There's nothing inherently wrong with that code so it comes down to two possibilities (probably more, but these are the most common in my experience).
- You are passing a non-string, something that's not terminated with a - \0character.
 
- You are passing a string literal, something you are not permitted to modify. 
Now that you've specifically stated you're calling it with squeeze_c("Test", 's');, point two above is the correct one.
The former is if you do something like:
char str[] = {'n','o',' ','n','u','l',' ','h','e','r','e'};
and you can fix that by simply making certain it has a \0 at the end.
The latter is if you do something like one of:
squeeze_c("this is a literal", 'l');
or:
char *xyzzy = "another literal";
squeeze_c(xyzzy, 'l');
You can fix that by ensuring you have a writable copy of the literal, something like:
char xyzzy[] = "another literal";
squeeze_c(xyzzy, 'l');
And you really don't want to add the \0 inside the inner loop since it's likely to damage your source string.

====

◆ Your objective
Pick up the answer about squeeze_c where it stops and continue it. The listing after this has nothing to do with any of it.

====

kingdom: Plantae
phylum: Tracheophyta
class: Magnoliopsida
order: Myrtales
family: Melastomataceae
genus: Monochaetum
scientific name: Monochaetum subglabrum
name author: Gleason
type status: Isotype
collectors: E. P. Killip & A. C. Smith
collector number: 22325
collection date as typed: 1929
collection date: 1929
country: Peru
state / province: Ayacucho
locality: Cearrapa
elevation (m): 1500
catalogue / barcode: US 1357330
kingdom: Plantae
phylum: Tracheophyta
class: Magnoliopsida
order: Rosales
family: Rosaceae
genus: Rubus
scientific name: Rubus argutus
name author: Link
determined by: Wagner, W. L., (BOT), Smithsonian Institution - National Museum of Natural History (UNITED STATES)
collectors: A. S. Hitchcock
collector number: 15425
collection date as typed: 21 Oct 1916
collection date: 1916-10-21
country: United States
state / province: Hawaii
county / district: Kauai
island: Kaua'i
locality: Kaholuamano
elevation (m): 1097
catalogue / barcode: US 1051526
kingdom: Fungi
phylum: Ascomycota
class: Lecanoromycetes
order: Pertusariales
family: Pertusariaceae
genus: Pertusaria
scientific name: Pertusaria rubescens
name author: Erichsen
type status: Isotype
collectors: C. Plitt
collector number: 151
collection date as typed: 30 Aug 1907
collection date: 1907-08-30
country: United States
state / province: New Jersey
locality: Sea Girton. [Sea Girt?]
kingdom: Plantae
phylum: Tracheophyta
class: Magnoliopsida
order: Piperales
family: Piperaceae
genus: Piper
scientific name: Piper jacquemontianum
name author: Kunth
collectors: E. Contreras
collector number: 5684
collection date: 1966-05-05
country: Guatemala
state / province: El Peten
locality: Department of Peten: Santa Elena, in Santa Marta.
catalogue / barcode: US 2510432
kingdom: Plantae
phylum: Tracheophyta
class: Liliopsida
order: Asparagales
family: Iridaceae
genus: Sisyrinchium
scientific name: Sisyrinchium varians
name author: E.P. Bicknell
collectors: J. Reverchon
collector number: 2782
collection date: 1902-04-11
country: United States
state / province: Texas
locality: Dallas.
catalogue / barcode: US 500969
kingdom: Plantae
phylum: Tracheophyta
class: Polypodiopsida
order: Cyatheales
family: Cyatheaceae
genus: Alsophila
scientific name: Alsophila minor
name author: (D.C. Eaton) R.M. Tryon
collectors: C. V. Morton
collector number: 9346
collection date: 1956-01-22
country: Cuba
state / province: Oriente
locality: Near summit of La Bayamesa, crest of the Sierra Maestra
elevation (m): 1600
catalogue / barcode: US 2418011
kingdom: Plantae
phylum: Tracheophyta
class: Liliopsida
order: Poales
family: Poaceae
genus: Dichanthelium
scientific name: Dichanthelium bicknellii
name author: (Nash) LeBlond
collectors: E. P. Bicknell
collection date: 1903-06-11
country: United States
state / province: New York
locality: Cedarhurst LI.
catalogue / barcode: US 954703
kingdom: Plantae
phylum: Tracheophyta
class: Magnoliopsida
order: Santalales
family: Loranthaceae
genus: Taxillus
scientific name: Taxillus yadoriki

====

◆ Result below
Consider if you use:
char xyzzy[] = "paxdiablo";
squeeze_c (xyzzy, 'd');
The first time through your loop, you'll overwrite the p with itself and then overwrite the a with \0. Then you'll exit the loop because the next character found at index i will be that \0 you just wrote to the string).
So it won't so much remove all the d characters as truncate your entire string to a length of one.
Instead, you'd be better off with:
void squeeze_c(char *s, int c) {
    int i, j;
    for (i = j = 0; s[i] != '\0'; i++)
        if (s[i] != c)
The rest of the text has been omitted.